A hidden variable or a latent variable is
a variable in a belief network whose value is not observed for any of the examples
. That is, there is no column in the data corresponding to that variable. Model. Data.
What is variable in artificial intelligence?
Variables can be
primitive
and a possible world corresponds to a total assignment of a value to each variable. Worlds can be primitive and a variable is a function from possible worlds into the domain of the variable; given a possible world, the function returns the value of that variable in that possible world.
Hidden variables may refer to:
Confounding
, in statistics, an extraneous variable in a statistical model that correlates (directly or inversely) with both the dependent variable and the independent variable.
The designation of variables as underlying “hidden” variables
depends on the level of physical description
(so, for example, “if a gas is described in terms of temperature, pressure, and volume, then the velocities of the individual atoms in the gas would be hidden variables”).
Learning with hidden variables – the
EM algorithm
It is a very general algorithm used to learn probabilistic models in which variables are hidden; that is, some of the variables are not observed. Models with hidden variables are sometimes called latent variable models.
Hidden Variables. A public health student
gathers data on bottled water use in her state
. Her data indicate that households that use bottled water have healthier children than households that don’t. She concludes that drinking bottled water instead of tap water helps to prevent childhood diseases.
Hidden variables are
extra variables added to the model of an experiment to explain correlations in
.
the outcomes
.
What is the target variable?
The target variable of a dataset is
the feature of a dataset about which you want to gain a deeper understanding
. A supervised machine learning algorithm uses historical data to learn patterns and uncover relationships between other features of your dataset and the target.
Is Siri narrow AI?
Every sort of machine intelligence that surrounds us today
is Narrow AI
. Google Assistant, Google Translate, Siri and other natural language processing tools are examples of Narrow AI. … They lack the self-awareness, consciousness, and genuine intelligence to match human intelligence.
What are sub fields of AI?
Major sub-fields of AI now include:
Machine Learning, Neural Networks, Evolutionary Computation, Vision, Robotics, Expert Systems, Speech Processing, Natural Language Processing, and Planning
.
Quality of life is a
latent variable
which cannot be measured directly so observable variables are used to infer quality of life. Observable variables to measure quality of life include wealth, employment, environment, physical and mental health, education, recreation and leisure time, and social belonging.
What is a mediating variable in research?
Subject Index Entry. In communication research, a mediating variable is
a variable that links the independent and the dependent variables, and whose existence explains the relationship between the other two variables
. A mediating variable is also known as a mediator variable or an intervening variable.

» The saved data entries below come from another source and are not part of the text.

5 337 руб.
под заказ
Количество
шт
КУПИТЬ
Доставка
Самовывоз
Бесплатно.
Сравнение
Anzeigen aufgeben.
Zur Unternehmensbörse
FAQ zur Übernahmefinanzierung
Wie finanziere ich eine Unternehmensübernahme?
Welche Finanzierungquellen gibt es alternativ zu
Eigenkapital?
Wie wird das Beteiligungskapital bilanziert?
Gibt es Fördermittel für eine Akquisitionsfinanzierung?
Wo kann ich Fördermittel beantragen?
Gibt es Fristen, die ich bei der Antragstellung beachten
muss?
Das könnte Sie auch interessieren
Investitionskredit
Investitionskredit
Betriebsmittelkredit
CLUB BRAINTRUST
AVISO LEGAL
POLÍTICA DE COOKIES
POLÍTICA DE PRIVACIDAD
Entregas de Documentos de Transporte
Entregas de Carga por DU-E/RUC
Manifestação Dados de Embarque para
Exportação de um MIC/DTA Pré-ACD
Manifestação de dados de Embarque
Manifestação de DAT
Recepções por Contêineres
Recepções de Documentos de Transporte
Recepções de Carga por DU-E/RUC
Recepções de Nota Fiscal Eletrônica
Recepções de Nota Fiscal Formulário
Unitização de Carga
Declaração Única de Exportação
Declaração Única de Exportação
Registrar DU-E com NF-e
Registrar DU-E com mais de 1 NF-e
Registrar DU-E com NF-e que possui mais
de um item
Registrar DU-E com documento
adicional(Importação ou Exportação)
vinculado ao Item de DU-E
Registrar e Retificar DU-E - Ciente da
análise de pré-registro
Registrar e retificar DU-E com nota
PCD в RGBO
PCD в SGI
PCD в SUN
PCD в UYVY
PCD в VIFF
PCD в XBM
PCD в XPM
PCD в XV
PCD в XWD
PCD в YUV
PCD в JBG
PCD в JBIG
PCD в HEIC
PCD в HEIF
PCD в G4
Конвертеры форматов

How one variable affects another happens in what?
The idea is that one variable is the effect of another variable or, to say it another way, that one variable precedes and/or causes
another
. The dependent variable is the variable to be explained (the ‘effect”). The independent variable is the variable expected to account for (the “cause” of) the dependent variable.
What is the goal of machine learning?
The purpose of machine learning is
to discover patterns in your data and then make predictions based on often complex patterns to answer business questions
, detect and analyse trends and help solve problems.
What is EM algorithm used for?
The EM algorithm is used to
find (local) maximum likelihood parameters of a statistical model
in cases where the equations cannot be solved directly. Typically these models involve latent variables in addition to unknown parameters and known data observations.
What is EM algorithm in machine learning?
The expectation-maximization algorithm is
an approach for performing maximum likelihood estimation in the presence of latent variables
. It does this by first estimating the values for the latent variables, then optimizing the model, then repeating these two steps until convergence.